Our study has some limitations. The medical students were from only three medical schools. However, the surveys of residents, fellows, and attendings from 67 different medical schools clearly suggest that suboptimal PPE training is commonplace in medical education. In addition, there is a possibility of recall bias on the part of the current practicing physicians regarding PPE training during their medical school education. Further studies are needed to evaluate the curriculum of medical schools with regard to training in basic infection control practices such as effective use of PPE.
Conclusion
Our findings suggest that training in correct use of PPE is insufficient in medical school education. Incorrect use of PPE puts students at risk for acquisition of infection and contribute to transmission of pathogens. Future studies are needed to develop effective strategies to train medical students in correct use of PPE.
Biography
Amrita Rebecca John is an Infectious Disease Fellow, currently pursuing a GRECC fellowship at the Veterans Administration Medical Center in Cleveland, Ohio.

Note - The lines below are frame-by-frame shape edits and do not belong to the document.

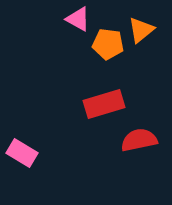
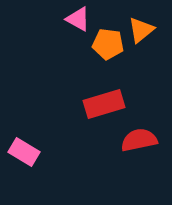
pink rectangle: moved 2 px right, 1 px up
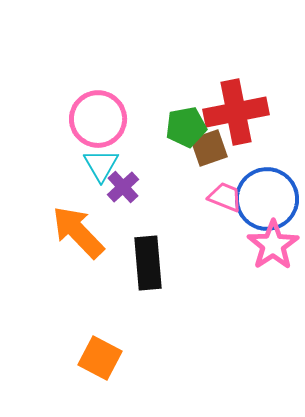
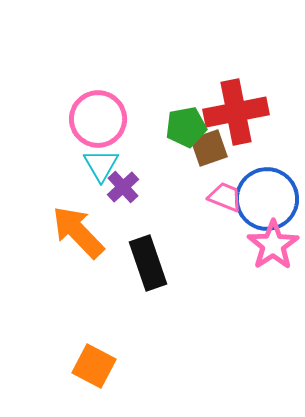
black rectangle: rotated 14 degrees counterclockwise
orange square: moved 6 px left, 8 px down
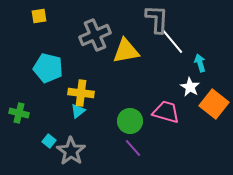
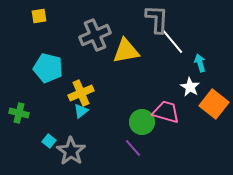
yellow cross: rotated 30 degrees counterclockwise
cyan triangle: moved 3 px right
green circle: moved 12 px right, 1 px down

She did her M.B.B.S at the Christian Medical College, Vellore, India and Internal Medicine residency at Memorial Hospital of Rhode Island/ Brown University. Her areas of interest include Infection Control, Infectious Disease practices within Intensive Care settings and Medical Education.
Funding Statement
The authors report no external funding source for this study.
Disclosure statement
No potential conflict of interest was reported by the authors.